土呂幕は各面で話が繋がっていそうで繋がっていない少々よく分からない仕様。
一部左右を入れ替えるとそれらしくなりますが、どうなんでしょう。過去にオーバーホールされた経験があるのでしょうか。

台木

右面:『波濤』

左面:『波濤』

角型の台木で、波濤のみのシンプルな仕様。
木軸の駒ですが、芯がやけに細いですね。

金具

①破風中央部:『雲海に宝珠』
②破風傾斜部:『昇龍』
③破風端部:『雲海』
④垂木先:『左三つ巴紋』

いかがでしたでしょうか。

明治時代は八尾(高安郡)にも沢山地車があったようですが、太鼓台に変わり今に至ります。
曳かれていないものも合わせると地車と太鼓台で大体半々の勢力のようで、何故そのようになったのか勉強不足でよく分かりませんが、興味深いところです。
山の地形で道が細いので地車は扱い難かったのでしょうか。
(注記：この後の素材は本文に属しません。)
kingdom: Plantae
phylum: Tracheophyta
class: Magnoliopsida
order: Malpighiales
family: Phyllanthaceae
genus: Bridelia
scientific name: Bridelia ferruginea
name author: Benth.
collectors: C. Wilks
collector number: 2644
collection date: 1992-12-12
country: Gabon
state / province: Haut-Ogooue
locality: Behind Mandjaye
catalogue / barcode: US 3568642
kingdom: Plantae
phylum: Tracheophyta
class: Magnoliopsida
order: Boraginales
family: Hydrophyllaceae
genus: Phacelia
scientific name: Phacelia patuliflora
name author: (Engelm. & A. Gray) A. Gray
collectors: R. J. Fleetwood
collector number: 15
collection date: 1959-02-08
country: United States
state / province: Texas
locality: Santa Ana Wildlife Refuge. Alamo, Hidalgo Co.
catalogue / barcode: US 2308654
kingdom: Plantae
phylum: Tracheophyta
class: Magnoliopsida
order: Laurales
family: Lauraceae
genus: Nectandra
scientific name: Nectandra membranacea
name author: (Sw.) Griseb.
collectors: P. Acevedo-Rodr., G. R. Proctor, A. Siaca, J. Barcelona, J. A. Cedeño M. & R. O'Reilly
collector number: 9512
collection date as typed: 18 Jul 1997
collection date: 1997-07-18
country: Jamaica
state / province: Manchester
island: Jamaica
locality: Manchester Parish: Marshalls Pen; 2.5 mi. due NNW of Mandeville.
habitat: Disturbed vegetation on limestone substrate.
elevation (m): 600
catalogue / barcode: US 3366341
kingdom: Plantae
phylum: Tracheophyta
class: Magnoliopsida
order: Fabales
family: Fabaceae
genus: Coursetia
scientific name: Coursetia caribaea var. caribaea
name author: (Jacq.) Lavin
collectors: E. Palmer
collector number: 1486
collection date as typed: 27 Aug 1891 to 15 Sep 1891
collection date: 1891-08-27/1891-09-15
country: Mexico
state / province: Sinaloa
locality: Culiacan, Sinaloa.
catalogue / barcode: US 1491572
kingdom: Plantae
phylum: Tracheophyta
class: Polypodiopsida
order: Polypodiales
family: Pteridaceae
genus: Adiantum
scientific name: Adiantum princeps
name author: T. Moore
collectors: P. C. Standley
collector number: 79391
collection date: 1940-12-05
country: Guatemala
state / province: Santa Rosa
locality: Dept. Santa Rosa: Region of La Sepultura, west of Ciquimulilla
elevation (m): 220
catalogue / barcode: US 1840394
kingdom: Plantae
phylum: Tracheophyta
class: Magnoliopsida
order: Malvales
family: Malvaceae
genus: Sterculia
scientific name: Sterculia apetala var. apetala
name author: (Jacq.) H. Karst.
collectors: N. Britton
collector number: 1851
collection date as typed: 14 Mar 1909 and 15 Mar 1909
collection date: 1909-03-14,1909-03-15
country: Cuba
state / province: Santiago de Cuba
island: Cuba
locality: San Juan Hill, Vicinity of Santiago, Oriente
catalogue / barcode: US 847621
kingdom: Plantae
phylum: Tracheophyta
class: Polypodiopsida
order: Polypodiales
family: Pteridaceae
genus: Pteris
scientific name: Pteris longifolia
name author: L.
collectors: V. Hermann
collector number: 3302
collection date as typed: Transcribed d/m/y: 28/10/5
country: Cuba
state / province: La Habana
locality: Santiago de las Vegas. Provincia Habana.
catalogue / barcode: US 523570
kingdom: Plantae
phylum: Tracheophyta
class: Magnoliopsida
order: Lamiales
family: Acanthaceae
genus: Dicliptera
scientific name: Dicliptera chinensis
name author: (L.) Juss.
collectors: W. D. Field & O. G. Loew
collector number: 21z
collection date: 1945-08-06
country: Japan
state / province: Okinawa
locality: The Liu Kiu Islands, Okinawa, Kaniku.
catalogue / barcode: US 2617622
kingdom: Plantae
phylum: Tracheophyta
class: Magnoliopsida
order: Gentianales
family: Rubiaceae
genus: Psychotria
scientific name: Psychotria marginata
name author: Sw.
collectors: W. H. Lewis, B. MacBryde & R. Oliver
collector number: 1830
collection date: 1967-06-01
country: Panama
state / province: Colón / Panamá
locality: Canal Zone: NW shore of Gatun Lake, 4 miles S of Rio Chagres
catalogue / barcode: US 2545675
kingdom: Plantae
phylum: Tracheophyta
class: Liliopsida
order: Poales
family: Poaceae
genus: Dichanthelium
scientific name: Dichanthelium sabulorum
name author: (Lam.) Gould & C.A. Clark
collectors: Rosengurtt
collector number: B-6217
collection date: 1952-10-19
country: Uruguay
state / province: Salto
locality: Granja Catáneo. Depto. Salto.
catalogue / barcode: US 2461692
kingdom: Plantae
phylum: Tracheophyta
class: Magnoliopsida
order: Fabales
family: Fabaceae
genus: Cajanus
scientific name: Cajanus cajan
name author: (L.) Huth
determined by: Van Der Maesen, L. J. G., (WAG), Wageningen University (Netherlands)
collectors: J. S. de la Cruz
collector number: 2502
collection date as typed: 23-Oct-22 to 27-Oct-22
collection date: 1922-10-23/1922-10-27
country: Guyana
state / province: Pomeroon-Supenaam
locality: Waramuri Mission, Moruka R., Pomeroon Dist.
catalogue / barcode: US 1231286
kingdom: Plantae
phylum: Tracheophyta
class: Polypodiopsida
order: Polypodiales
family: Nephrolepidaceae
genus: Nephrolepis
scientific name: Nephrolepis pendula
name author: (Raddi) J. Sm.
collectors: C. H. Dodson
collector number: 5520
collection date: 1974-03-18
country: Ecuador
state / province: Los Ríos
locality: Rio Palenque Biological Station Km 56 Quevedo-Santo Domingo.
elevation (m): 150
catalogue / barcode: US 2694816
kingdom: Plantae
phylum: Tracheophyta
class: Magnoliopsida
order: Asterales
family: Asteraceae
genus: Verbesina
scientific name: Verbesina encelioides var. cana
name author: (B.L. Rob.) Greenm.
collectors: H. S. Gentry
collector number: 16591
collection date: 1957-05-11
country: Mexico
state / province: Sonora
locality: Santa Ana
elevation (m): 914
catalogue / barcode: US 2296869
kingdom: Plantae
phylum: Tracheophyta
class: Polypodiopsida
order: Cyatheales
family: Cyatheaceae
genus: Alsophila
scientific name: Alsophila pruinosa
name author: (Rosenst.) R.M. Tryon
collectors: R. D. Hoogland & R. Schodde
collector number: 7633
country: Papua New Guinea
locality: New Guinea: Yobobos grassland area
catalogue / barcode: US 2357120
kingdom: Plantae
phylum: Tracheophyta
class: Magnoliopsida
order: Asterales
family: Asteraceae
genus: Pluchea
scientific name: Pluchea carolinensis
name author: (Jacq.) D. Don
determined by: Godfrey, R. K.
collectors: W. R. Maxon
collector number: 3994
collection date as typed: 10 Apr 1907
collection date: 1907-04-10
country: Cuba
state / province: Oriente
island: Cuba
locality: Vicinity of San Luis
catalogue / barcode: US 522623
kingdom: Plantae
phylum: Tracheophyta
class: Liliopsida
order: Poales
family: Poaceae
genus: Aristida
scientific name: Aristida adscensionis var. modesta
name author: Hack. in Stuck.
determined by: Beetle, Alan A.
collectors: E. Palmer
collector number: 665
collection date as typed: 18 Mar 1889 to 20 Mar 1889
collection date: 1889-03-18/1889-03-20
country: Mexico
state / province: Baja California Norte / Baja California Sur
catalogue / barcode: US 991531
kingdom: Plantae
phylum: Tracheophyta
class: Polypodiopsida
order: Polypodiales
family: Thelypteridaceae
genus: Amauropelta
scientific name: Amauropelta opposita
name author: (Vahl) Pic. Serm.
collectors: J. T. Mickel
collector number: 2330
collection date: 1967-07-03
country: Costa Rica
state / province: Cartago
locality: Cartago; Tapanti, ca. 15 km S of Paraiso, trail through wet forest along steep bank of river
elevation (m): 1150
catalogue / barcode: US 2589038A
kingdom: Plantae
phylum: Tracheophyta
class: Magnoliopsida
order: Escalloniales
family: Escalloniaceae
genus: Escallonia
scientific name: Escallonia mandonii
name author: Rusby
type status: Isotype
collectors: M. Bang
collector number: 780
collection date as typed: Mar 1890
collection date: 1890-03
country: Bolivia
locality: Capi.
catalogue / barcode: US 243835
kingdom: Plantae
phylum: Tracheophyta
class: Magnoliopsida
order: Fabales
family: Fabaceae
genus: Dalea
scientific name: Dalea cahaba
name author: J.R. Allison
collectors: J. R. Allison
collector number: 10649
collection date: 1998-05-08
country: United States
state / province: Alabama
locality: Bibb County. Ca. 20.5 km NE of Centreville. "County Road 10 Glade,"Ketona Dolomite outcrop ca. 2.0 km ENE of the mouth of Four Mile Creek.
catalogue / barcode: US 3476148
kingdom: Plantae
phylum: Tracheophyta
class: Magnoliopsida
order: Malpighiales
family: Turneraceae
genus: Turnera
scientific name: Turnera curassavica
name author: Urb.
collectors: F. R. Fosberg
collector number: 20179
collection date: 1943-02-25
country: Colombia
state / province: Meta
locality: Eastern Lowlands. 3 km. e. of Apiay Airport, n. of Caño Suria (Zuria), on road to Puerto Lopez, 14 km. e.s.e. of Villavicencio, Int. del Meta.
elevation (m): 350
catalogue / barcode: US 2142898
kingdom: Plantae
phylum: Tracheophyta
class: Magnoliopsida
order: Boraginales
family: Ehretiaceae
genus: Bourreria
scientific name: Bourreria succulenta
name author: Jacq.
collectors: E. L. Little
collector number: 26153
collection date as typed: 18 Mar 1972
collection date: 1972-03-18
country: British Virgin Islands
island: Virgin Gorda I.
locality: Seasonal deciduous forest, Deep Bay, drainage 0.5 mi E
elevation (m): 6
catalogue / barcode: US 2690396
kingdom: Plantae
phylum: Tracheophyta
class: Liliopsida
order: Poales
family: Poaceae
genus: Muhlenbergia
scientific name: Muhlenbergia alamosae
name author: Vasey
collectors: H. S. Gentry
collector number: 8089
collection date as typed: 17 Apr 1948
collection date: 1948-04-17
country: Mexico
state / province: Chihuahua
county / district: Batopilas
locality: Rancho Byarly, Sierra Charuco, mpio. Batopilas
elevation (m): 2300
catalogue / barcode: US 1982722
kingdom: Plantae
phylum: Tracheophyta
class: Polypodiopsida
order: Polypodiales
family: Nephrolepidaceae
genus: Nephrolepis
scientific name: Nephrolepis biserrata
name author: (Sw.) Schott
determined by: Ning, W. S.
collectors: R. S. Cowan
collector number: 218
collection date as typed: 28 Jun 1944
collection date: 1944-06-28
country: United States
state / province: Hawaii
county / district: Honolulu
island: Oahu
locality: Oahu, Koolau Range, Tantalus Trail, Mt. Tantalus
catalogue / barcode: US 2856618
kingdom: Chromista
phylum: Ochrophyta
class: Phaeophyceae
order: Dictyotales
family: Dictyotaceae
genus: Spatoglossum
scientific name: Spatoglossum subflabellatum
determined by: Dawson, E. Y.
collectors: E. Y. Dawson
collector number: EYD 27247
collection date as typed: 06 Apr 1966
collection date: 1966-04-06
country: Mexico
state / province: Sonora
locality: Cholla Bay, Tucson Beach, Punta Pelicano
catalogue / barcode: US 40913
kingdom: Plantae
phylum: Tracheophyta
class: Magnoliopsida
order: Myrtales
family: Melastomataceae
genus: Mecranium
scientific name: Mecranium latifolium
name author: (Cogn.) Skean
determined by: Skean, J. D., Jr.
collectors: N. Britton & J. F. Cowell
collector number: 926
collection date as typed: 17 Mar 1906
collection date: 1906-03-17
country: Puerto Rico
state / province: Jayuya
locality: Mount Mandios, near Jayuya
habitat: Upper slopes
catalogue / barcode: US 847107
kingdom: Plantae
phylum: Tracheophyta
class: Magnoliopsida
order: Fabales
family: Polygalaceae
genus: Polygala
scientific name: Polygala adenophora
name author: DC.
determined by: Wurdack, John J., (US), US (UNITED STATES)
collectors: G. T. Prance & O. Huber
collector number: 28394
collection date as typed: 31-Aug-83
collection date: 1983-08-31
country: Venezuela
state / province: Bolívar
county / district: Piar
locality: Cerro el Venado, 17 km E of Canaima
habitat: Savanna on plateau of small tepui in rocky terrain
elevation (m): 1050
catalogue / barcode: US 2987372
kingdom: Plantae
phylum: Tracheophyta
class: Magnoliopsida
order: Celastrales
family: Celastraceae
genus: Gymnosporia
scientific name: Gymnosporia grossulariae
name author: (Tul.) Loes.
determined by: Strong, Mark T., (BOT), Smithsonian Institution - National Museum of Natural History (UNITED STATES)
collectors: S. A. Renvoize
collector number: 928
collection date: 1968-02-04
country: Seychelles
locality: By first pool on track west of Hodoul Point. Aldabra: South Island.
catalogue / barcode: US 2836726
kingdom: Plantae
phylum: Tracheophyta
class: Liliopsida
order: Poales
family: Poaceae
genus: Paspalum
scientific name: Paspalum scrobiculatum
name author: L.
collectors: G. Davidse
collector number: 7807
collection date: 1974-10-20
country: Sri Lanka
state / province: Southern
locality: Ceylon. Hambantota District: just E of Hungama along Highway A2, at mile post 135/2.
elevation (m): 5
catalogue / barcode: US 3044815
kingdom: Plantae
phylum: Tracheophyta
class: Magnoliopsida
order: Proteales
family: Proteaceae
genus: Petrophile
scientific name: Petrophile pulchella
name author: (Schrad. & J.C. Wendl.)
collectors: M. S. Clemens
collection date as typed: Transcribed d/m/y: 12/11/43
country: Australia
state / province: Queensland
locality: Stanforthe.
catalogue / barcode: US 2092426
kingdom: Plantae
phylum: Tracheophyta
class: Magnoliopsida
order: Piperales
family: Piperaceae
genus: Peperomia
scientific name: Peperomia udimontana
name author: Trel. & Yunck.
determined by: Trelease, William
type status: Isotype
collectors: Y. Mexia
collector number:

寸法的な話だと地車も太鼓台も大差無いように感じるので、太鼓台のメリットを考えると道が悪くとも人力で担いでしまえば前へ進むことが出来る、といったところのように思えます。
アスファルトで舗装された道しか知らない現代人なので、推測することしか出来ませんが…
あまり滅多なことを言うと知識のある人に怒られそうなので、勝手は程々にしておきます。

さて、話が横道に逸れましたが、素晴らしい作品の服部川地車。まだ見たことが無い方は是非。

最後までご覧いただき、ありがとうございました。